Exercise directions:
Render each line of the entries below as a Markdown table with two columns, Row and Line, numbering the rows and skipping blank lines. Leave the pictures out.

Materials provided:
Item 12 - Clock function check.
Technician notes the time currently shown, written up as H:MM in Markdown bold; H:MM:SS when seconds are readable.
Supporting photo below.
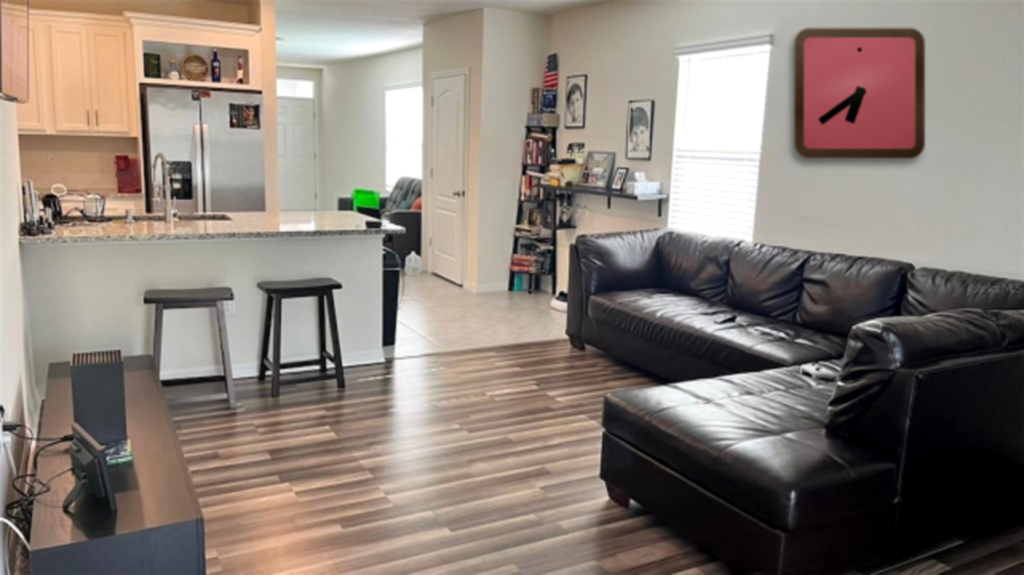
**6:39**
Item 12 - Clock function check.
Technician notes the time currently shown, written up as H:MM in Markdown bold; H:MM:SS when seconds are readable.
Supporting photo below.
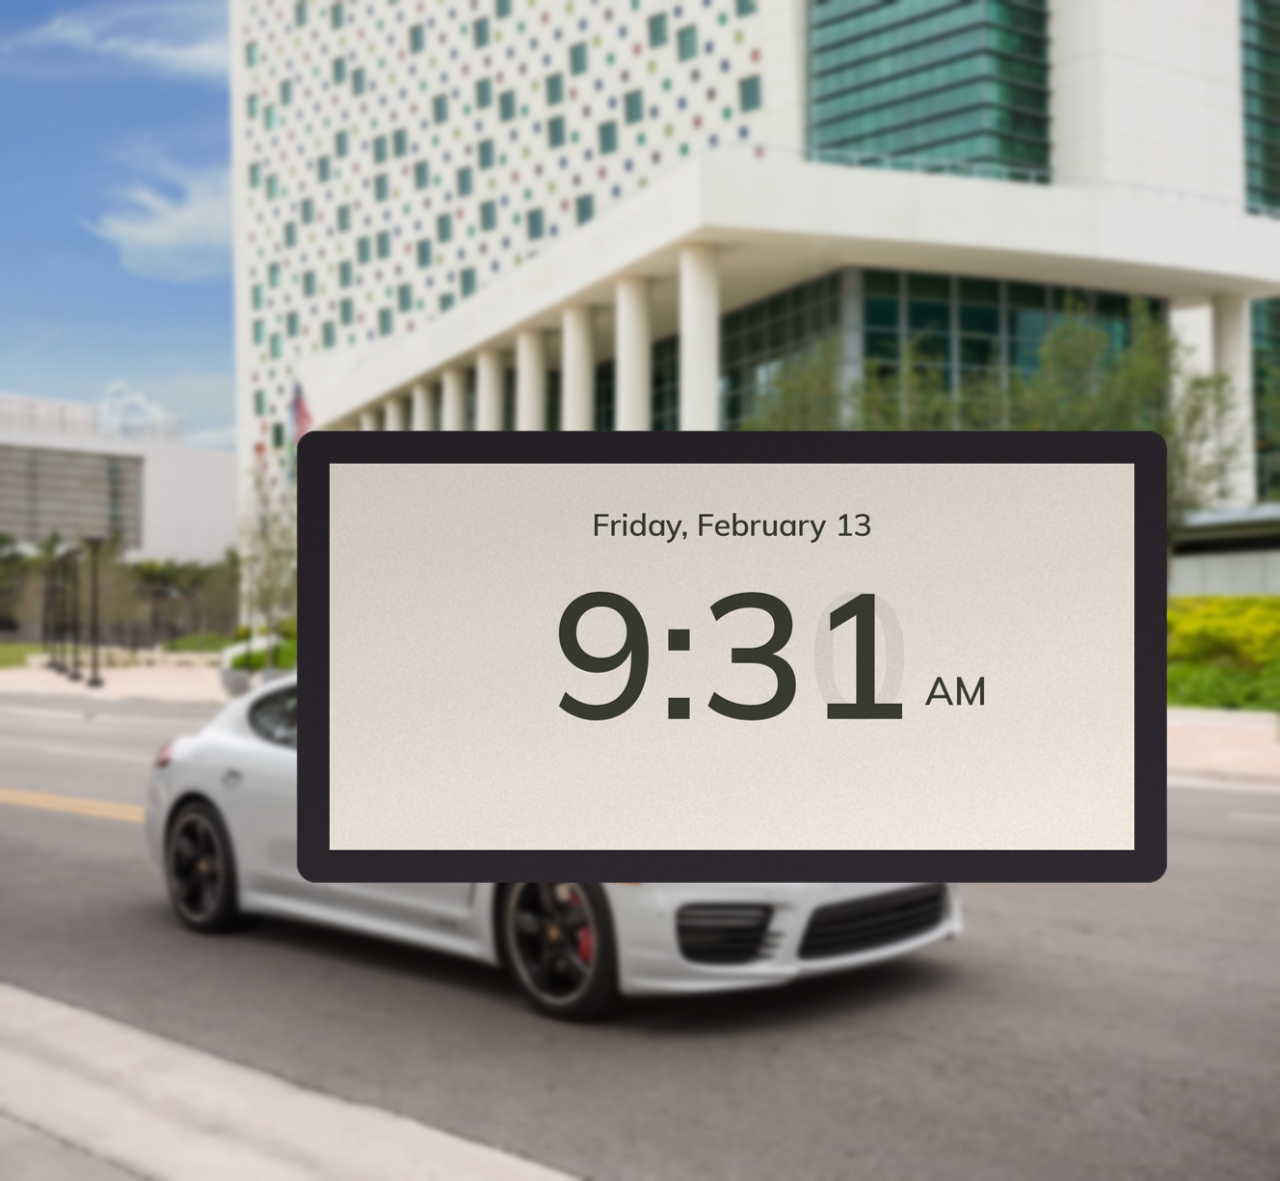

Output of the task:
| Row | Line |
|---|---|
| 1 | Item 12 - Clock function check. |
| 2 | Technician notes the time currently shown, written up as H:MM in Markdown bold; H:MM:SS when seconds are readable. |
| 3 | Supporting photo below. |
| 4 | **6:39** |
| 5 | Item 12 - Clock function check. |
| 6 | Technician notes the time currently shown, written up as H:MM in Markdown bold; H:MM:SS when seconds are readable. |
| 7 | Supporting photo below. |